Proving reversible legal error on appeal comes in different shapes and sizes.  Perhaps inadmissible hearsay was entered into the evidence.  Maybe the trial judge’s ruling mischaracterized some facts presented at trial, and that mischaracterization adversely affected the overall outcome.  Or perhaps the trial judge simply did not abide by the case law or state statutes that govern the proceedings—a recent example of this can be seen in Cowan v. Cowan, where the Court of Appeals reversed a parenting plan for failure to follow statutory procedures: “The court did not merely modify ‘residential aspects’ as contemplated by RCW 26.09.260(6).  Instead, the court imposed limitations on Joshua’s residential time that was tied to completion of conditions imposed based on the existence of a DVPO that Joshua could not contest at trial.”[6]

The arguments themselves must be grounded in the case law, but they also have to tie into the facts of your case in practical, pragmatic ways.  A promising case includes arguments that appeal to the heart and the head.  Often that means explaining the commonsense ramifications of one’s arguments.  As one judge put it, “[t]he judicial mind is not a tabula rasa. It is informed, enriched, by a judge’s experiences, impressions, temperament, and outside reading, which increasingly is the reading of online materials.”[7]

  1. Showing “Prejudice”

Most important, for any appeal you must show the court that the error prejudiced your case.  In this context, prejudice means that the alleged error had practical and identifiable consequences in the trial of the case.[8]  You must show that the outcome would have been changed had the error not been made.  By the same token, a small and insignificant error—even if it is a bona fide error—will not prompt the Court of Appeals to reverse the decision.  This is easy to grasp in a criminal case: imagine someone’s testimony included hearsay that should not have been admitted; but, at the same time, there were eyewitnesses to the crime, finger prints showing the defendant was at the scene, and a partial confession from the defendant.  In that case, given the breadth of evidence, the defendant is almost certainly not going to be able to show that his entire case was prejudiced by the hearsay admission.

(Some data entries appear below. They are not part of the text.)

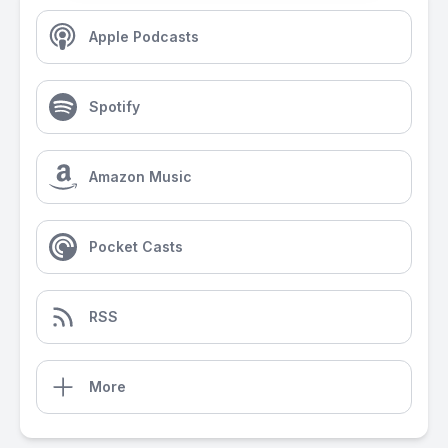
Apple Podcasts
Spotify
Amazon Music
Pocket Casts
RSS
More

The Cowan case mentioned above is another good example of this in a civil setting.  The Court of Appeals did find that the trial judge erred, but did not deem there to be prejudice: “Although the trial court abused its discretion in precluding Joshua from introducing evidence challenging the spanking incident, the error was harmless as to the decision to grant Amanda’s request to relocate the children because the spanking incident did not play a factor in that decision. Thus, we affirm the relocation order.”[9]  And bear in mind that “[t]he mere possibility of prejudice is not sufficient to meet the burden of showing actual prejudice.”[10]  It has to be demonstrated on appeal, so you will have to talk to your appellate counsel about whether such demonstration is feasible.

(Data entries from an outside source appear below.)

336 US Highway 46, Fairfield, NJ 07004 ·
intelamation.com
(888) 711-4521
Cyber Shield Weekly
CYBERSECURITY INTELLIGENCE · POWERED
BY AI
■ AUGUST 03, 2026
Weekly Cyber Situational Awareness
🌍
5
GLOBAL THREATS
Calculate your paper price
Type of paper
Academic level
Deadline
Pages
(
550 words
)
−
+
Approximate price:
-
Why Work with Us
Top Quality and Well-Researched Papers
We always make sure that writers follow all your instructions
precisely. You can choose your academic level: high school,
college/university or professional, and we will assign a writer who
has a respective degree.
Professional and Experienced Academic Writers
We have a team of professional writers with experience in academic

[1] Rule of Appellate Procedure § 5.2(a).

[2] Rule of Appellate Procedure § 2.5(a).

[3] State v. Paumier, 176 Wn.2d 29, 36 (2012).

[4] LLRIG Two, LLC v. RV Resort Management, LLC, 199 Wn. App. 1067 (Div. II, 2017)

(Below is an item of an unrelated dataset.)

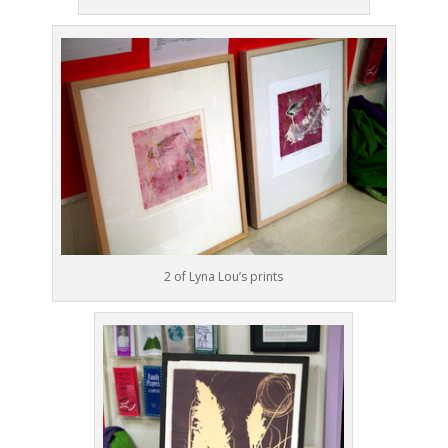
2 of Lyna Lou’s prints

[5] There are exceptions.  For instance, the rules allow an unobjected to error to be raised on appeal if it is a “manifest error affecting a constitutional right.”  Rule of Appellate Procedure § 2.5(a).  It’s best not to tempt fate in these situations and simply make sure the issue is preserved.

[6] Cowan v. Cowan, 534 P.3d 853, 866 (Div. I, 2023).

[7] Richard A. Posner, Judicial Opinions and Advocacy in Federal Courts, 51 Duq. L. Rev. 3, 37-38 (2013).

[8] State v. O’Hara, 167 Wn.2d 91, 99 (2009).

[9] Cowan, 534 P.3d at 868.

[10] State v. Norby, 122 Wn.2d 258, 264 (1993).